Fun with Frank

A running, first draft only, write-yourself-into-and-out-of-a-corner kind of serial story.

Wednesday, November 16, 2005

38...

Way back in a close den, within the dense branches of a stunted cypress tree, in a matted hole in the plant life that smelled of cheap liquor and piss, a large and thin man lay on dried fir needles with one sickly green eye open.
Many homeless people had used this hole before, as had many junkies. It carried a sense of desperation that drove back any feeling of nurturing that the plant life vainly attempted to throw out. The very air within was a thick and dank, fetid affair that birthed tumors of sadness, hopelessness and lost ways; it drove away images of purity like a cold wind eradicating smoke. In many ways it was the perfect place for Uncle Eddie to catch a few winks.
Uncle Eddie lay on his left side, curled with his knees towards his chest so his body made a spindly G. That one open eye turned slowly in its socket as though it were a machine, a quick, reptilian blink however, broke that illusion.
He had sensed the biker’s anger from a mile away, literally. He could feel it coming through the air, vibrating his body like a rabbity and spastic bass beat. He could smell it, like a strong and long wisp of burned toast. He had tasted it as this foul air fell in over his teeth and it had been the flavor of steel and chlorine, and something sweet; the taste of untouchable desires.
That is what had snapped him awake like an alarm bell ringing, this pulsing and delicious anger. He didn’t move, he had much better control than that. He sat and determined just where this beacon was coming from and after a moment, he slowly opened his eye.
At that same moment, Uncle Eddie felt that knot of anger ramp up into a snapping fear.

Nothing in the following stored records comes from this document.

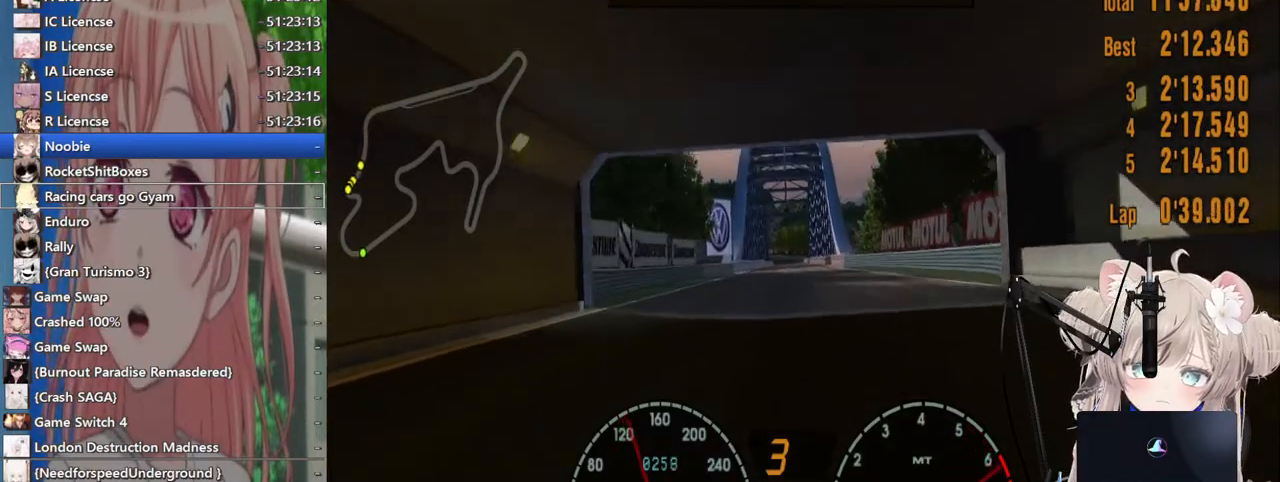
{"buttons": ["R2"], "left_stick": "center", "right_stick": "center", "events": []}
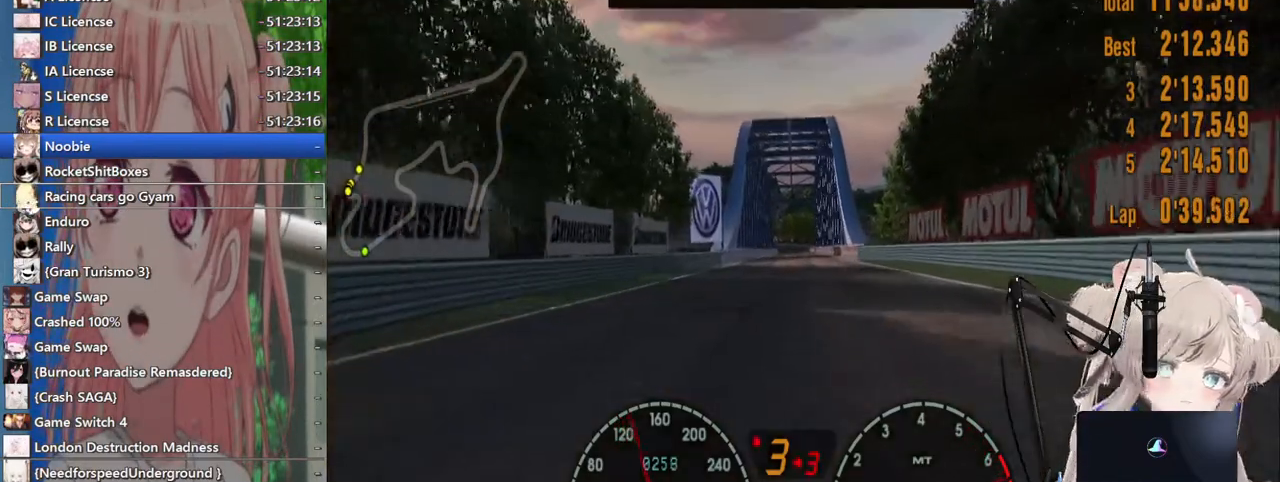
{"buttons": ["R2"], "left_stick": "center", "right_stick": "center", "events": []}
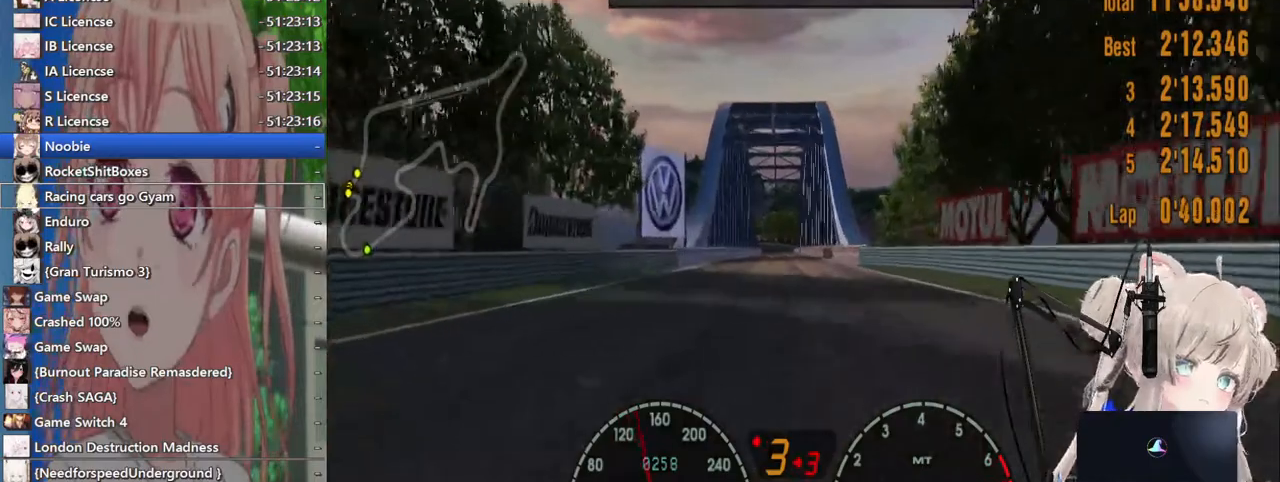
{"buttons": ["R2"], "left_stick": "center", "right_stick": "center", "events": []}
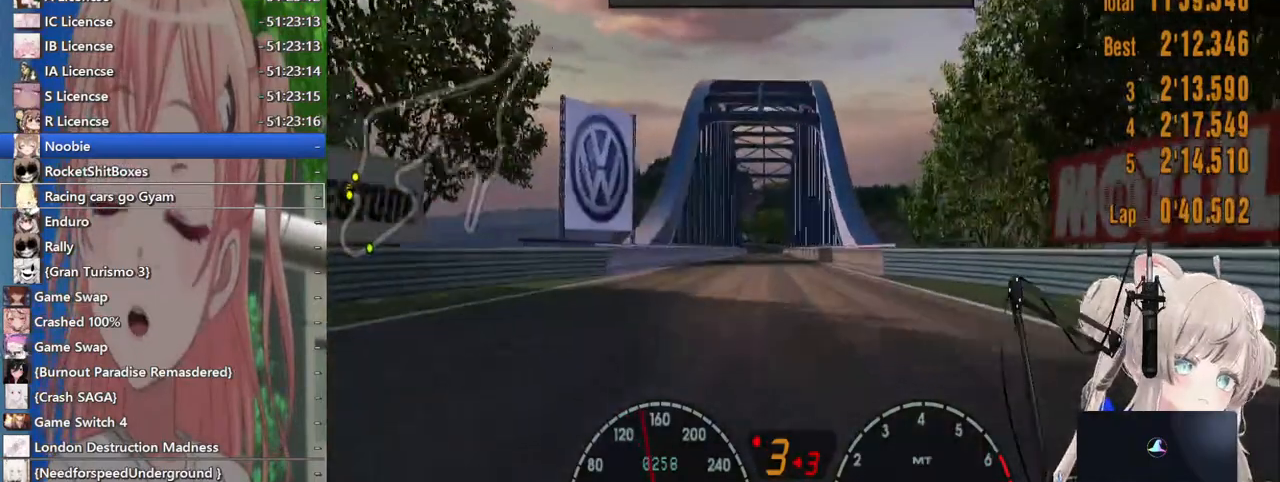
{"buttons": ["R2"], "left_stick": "center", "right_stick": "center", "events": []}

This was something even more fabulous than the anger that had preceded it. Fear was the properly aged Bordeaux to anger’s piss bottled wino wine. Fear made Uncle Eddie’s cock stand up and take notice.
Once the biker was away, Uncle Eddie flared his nostrils, trying to pull up all that the biker gave. He lost the scent somewhere about the time the biker reached the ocean.
He closed that murky eye and turned his mind to dark fantasies that pulsed with an almost reptilian consciousness. Down in that moaning darkness there writhed beasts never named. These were fantasies that, visited on a normal man, would break minds like a hammer through dinnerware.
Uncle Eddie faded back into sleep, his wiry arm wrapped around the mangled carcass of a large raccoon as though it were a teddy bear.